“Orada (yerde) onun üstünde sarsılmaz
dağlar vâr etti, onda bereketler yarattı ve isteyip-arayanlar için eşit olmak
üzere oradaki rızıkları dört günde takdir etti” (Fussilet 10).
Şeytanın etkisindeki nefs, kendini
çok sever, önemser ve üstün görür. Bu durum yoğunlaştıkça nefsini ilah etmiş
olanlar kendilerini birinci sınıf, başkalarını ise ikinci ve üçüncü sınıf insanlar
olarak görürler ve görmek isterler. Nefsin etkisiyle ayrıcalık tutkusuna sâhip
olanlar, diğerleri ile aynı ve benzer olmamak için -her türlü şerefsizlik dâhil-
her-şeyi yapabilirler. Zîrâ nefisler azdıkça-azan bir şeydir ve onu tatmin edip
susturmanın etkili yollarından biri de, insanın kendisini birinci sınıf,
başkalarını ise ikinci-üçüncü sınıf olarak görmesi ve kabûl etmesidir. Böylece
gerçek bir ayrıcalığa sâhip olmamalarının sıkıntısını bu şekilde örtmeye
çalışırlar. Kast sisteminin ortaya çıkmasının nedeni de budur. Dünyâ, resmî
yada gayrı-resmî olan kast sistemi ile mâlûldür ve buna tek karşı çıkan sistem
İslâm’dır.
Ana-merkezi
Hindistan olan bu kast sisteminde kastlar şu şekilde birbirinden ayrılır:
1-Brahmanlar : Kutsal yazıları (Veda) yorumlayan
kişilerdir. Bilginler ve râhipler bu tabakada yer alır.

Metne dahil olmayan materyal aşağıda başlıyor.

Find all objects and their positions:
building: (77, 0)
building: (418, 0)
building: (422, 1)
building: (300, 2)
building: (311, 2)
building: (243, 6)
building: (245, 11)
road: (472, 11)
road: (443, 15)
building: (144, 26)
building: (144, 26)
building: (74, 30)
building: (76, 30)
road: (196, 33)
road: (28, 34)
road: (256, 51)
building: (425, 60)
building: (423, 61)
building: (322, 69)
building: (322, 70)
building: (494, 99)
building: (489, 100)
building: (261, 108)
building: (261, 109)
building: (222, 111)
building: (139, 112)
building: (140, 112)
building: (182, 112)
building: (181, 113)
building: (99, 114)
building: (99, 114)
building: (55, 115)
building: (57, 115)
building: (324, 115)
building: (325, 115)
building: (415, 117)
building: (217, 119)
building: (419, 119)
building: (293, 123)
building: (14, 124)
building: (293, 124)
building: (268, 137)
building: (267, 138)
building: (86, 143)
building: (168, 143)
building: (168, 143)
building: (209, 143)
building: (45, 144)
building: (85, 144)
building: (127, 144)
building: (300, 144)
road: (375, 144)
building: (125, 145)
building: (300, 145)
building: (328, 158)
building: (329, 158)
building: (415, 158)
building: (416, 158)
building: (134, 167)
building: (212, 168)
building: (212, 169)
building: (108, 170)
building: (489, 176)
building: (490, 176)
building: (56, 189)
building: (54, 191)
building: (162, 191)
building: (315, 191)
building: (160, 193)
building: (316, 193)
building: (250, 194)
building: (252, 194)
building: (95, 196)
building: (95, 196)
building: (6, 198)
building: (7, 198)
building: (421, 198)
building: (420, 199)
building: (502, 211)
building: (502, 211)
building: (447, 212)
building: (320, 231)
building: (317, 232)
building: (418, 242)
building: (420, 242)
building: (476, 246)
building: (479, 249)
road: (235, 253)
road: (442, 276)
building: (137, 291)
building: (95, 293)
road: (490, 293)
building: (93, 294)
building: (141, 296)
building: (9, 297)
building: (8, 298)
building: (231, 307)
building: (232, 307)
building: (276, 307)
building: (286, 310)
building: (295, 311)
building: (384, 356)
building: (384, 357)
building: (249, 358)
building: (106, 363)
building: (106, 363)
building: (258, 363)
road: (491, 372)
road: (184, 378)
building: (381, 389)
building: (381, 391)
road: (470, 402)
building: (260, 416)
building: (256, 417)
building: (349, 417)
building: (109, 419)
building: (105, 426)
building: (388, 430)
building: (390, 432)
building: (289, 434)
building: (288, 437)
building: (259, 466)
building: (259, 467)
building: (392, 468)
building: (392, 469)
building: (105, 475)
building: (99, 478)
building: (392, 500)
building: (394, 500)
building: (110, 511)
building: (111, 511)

2-Kshatriyalar : Askerler, prensler ve üst-düzey mêmurların
oluşturduğu bir tabakadır.
3-Vaişyala : Tüccarlar, toprak-sâhipleri ve
çiftçiler).
4-Şudralar : İşçiler ve köleler.
Bir de “paryalar” denilen ve
kendilerine dokunulması hattâ onlarla karşılaşılması bile hoş görülmeyen
insanlar vardır. Tabi bu sınıflandırmanın Allah katında hiç-bir geçerliliği
yoktur:
“Bu
sizin ve atalarınızın (kendi istek ve öngörünüze göre) isimlendirdiğiniz
(keyfi) isimlerden başkası değildir. Allah, onlarla ilgili ‘hiç-bir delil’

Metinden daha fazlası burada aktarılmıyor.